- Exercise directions -
Nothing besides a number belongs in the answer, which is how many lines of the listing contain the string "image".

- Data section -
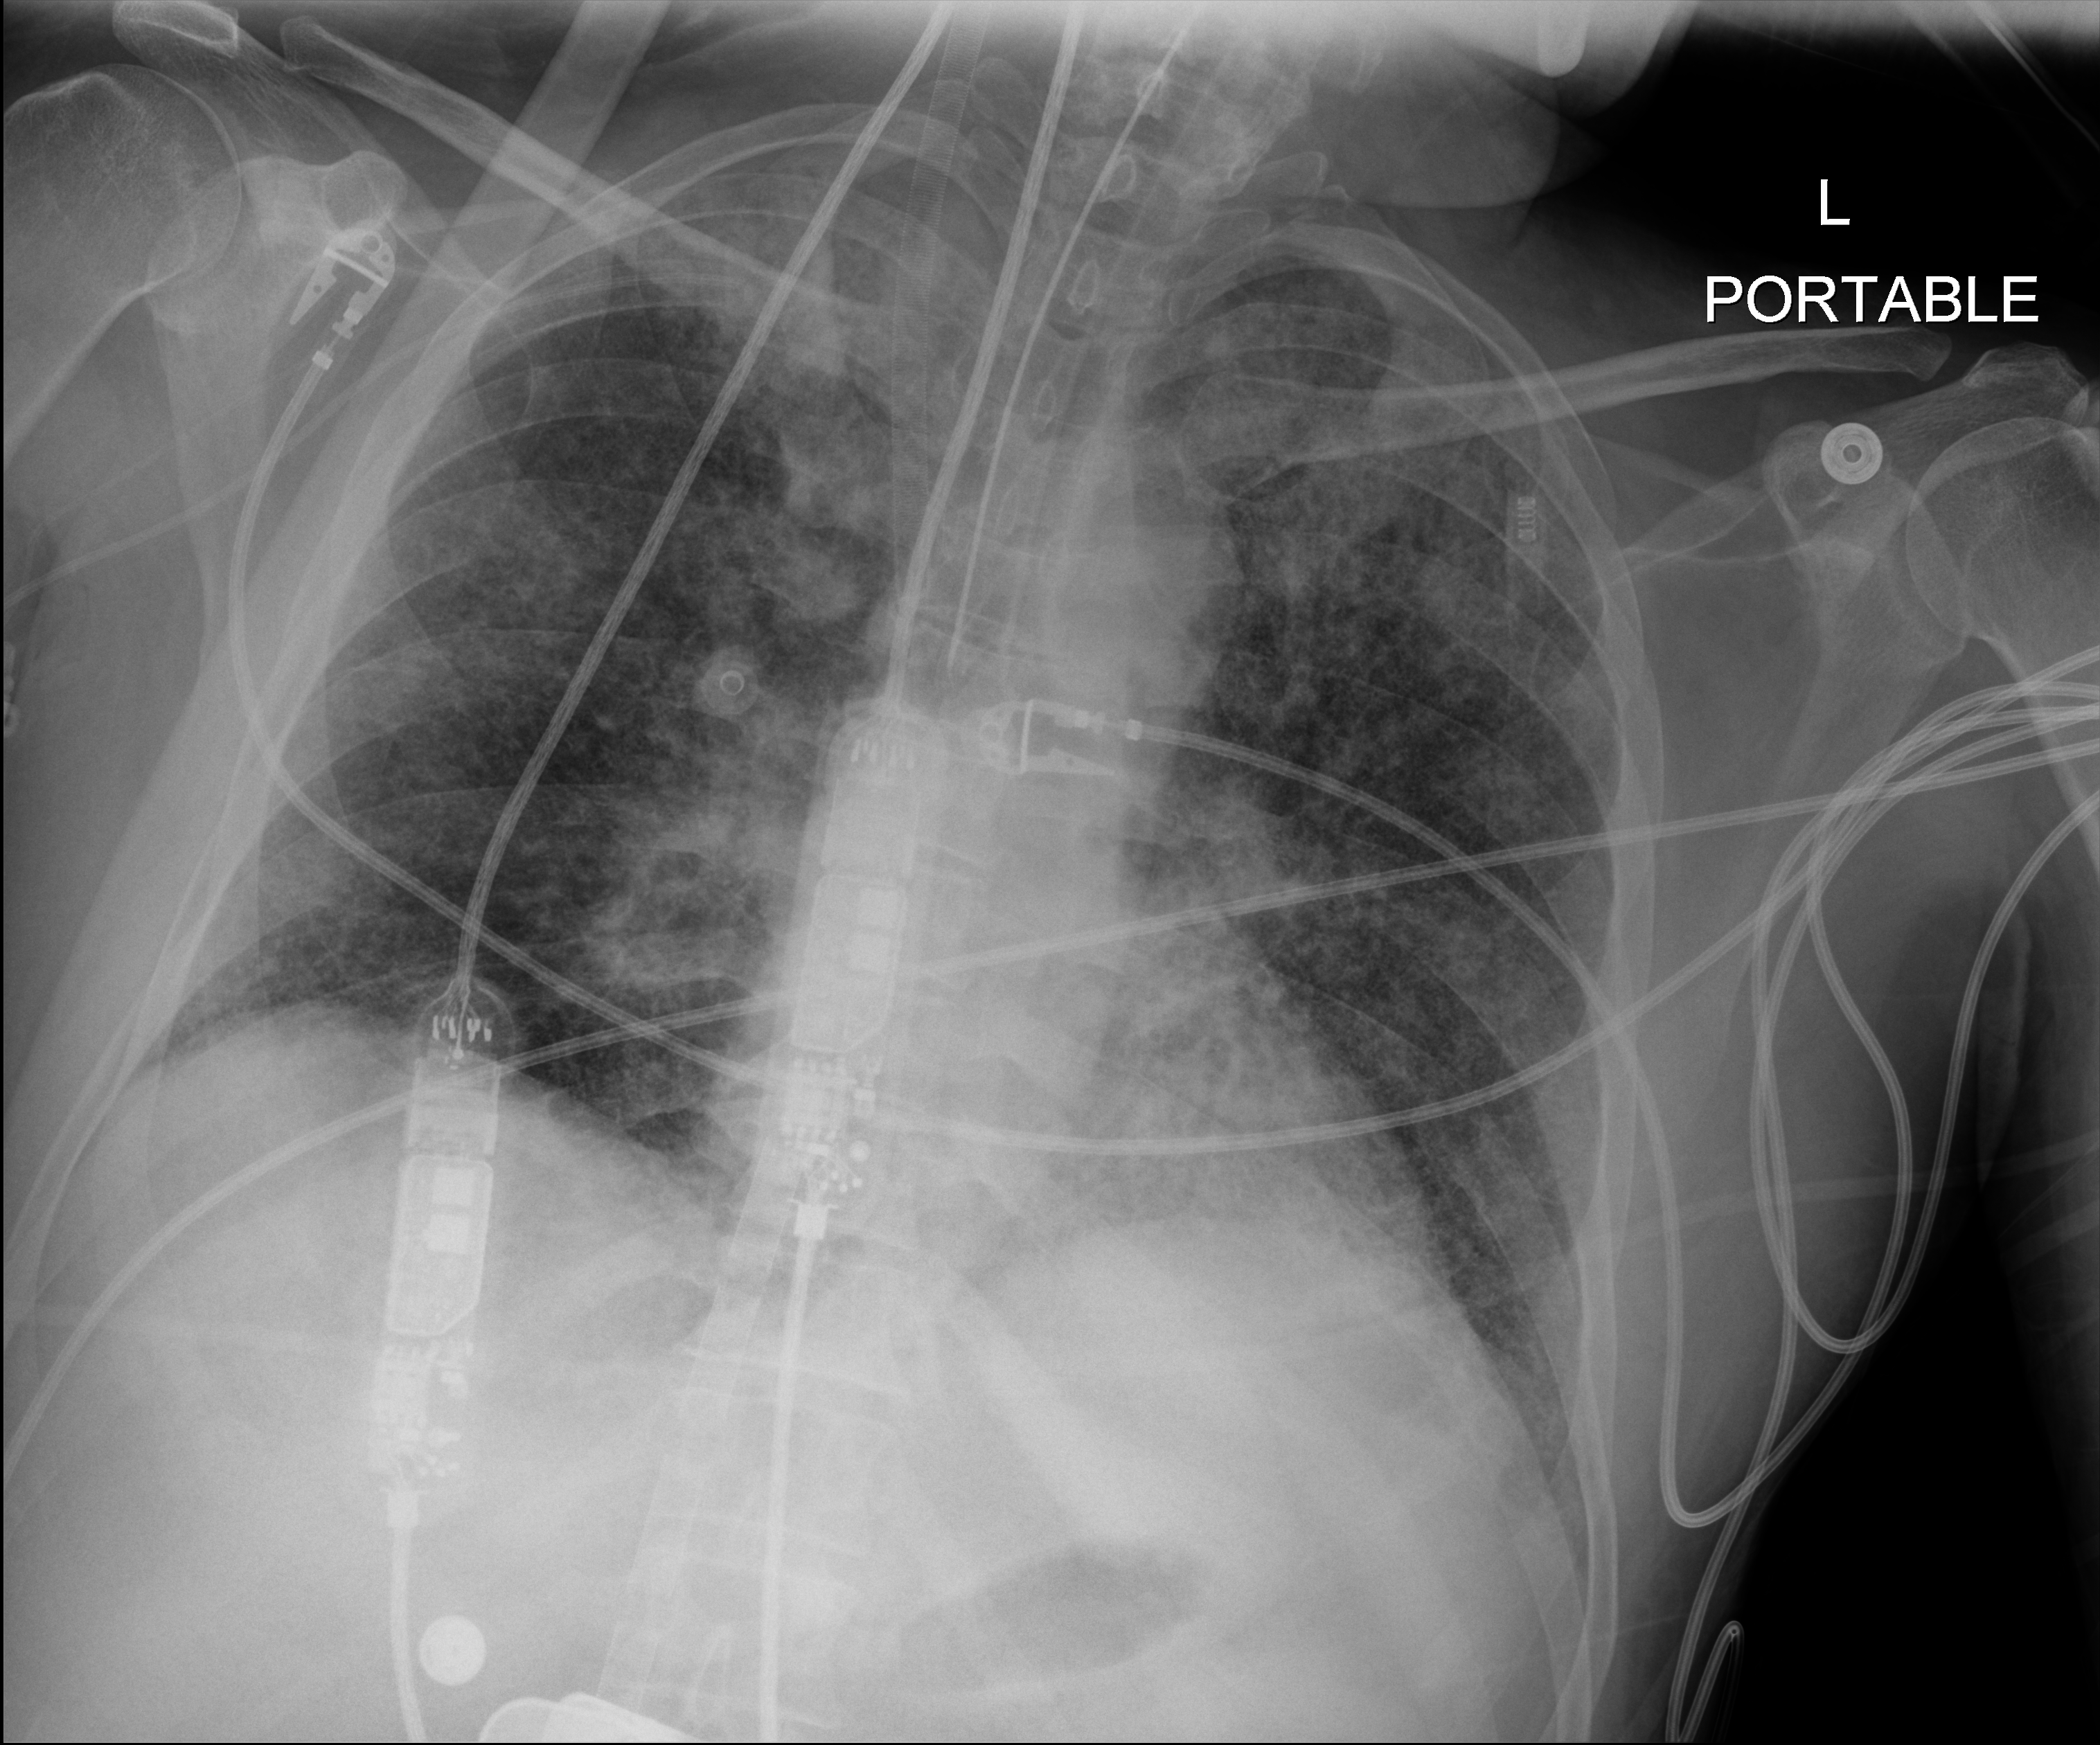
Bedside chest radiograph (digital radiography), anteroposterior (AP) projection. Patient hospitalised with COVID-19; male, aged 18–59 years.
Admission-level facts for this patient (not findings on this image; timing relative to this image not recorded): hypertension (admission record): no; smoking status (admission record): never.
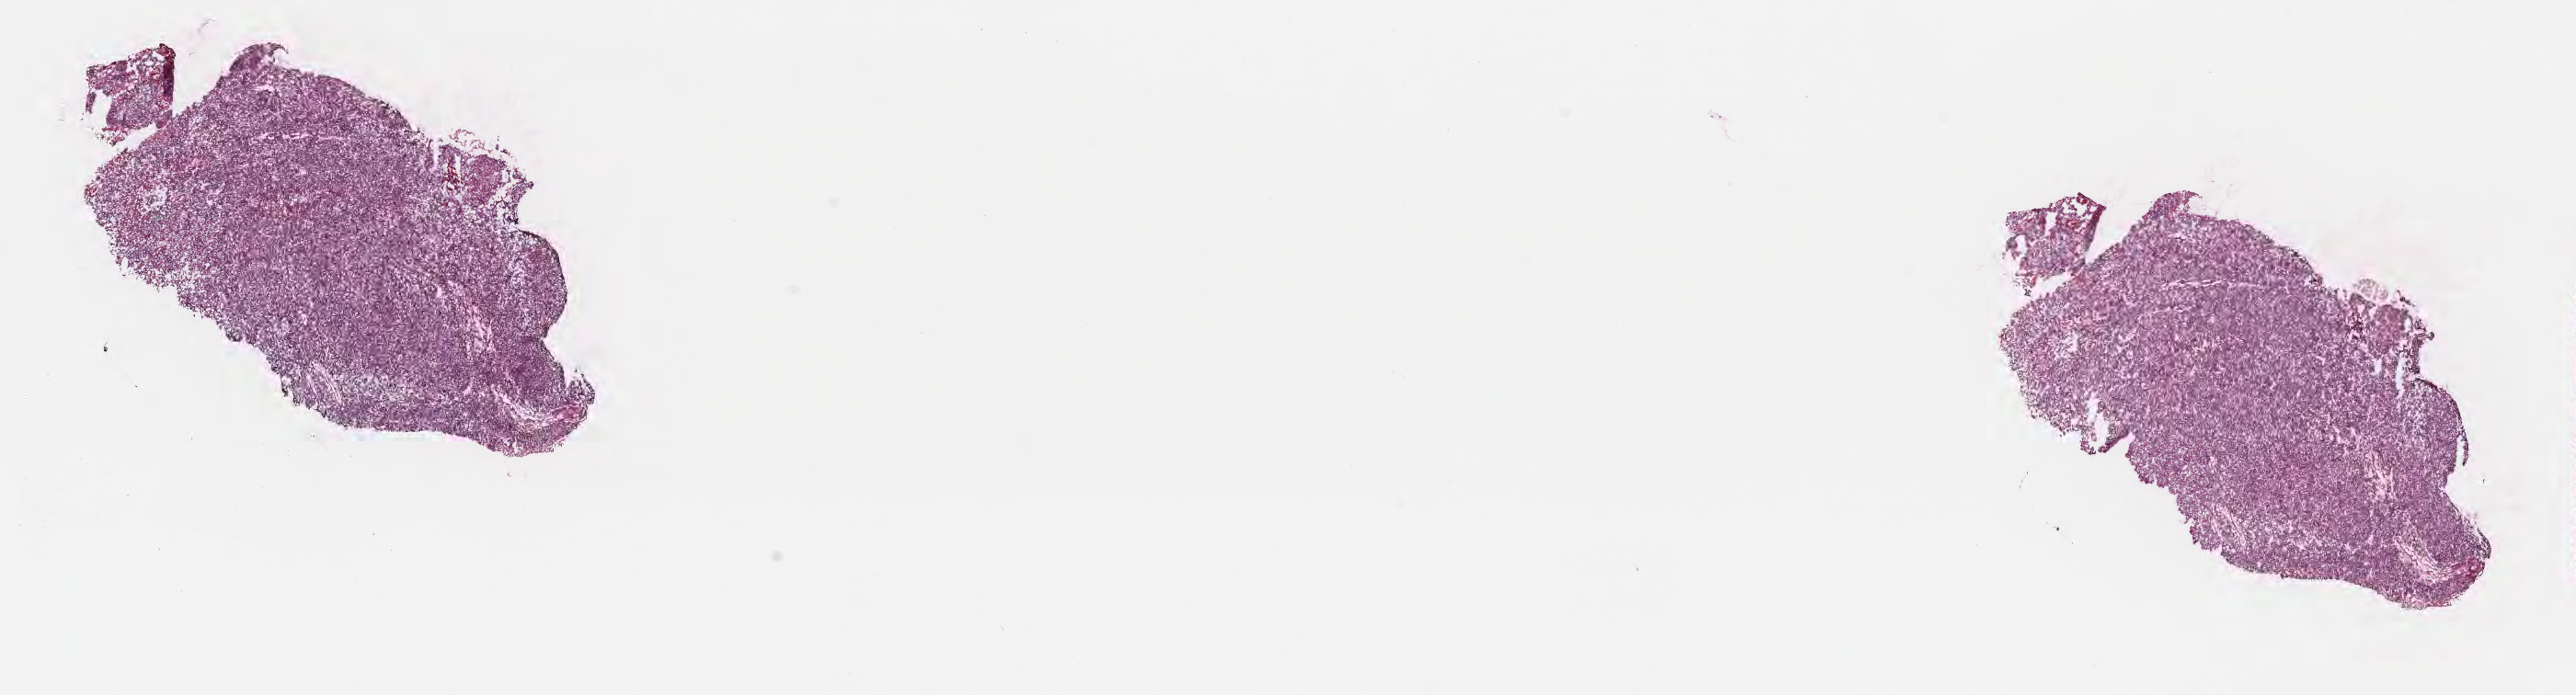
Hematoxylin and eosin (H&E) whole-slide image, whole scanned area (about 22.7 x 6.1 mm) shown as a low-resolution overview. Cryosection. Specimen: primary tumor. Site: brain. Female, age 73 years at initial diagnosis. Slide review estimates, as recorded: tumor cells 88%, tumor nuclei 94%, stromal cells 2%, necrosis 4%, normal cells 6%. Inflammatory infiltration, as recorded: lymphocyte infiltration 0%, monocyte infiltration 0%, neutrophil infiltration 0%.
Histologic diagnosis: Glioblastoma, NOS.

- Answer to this task -
2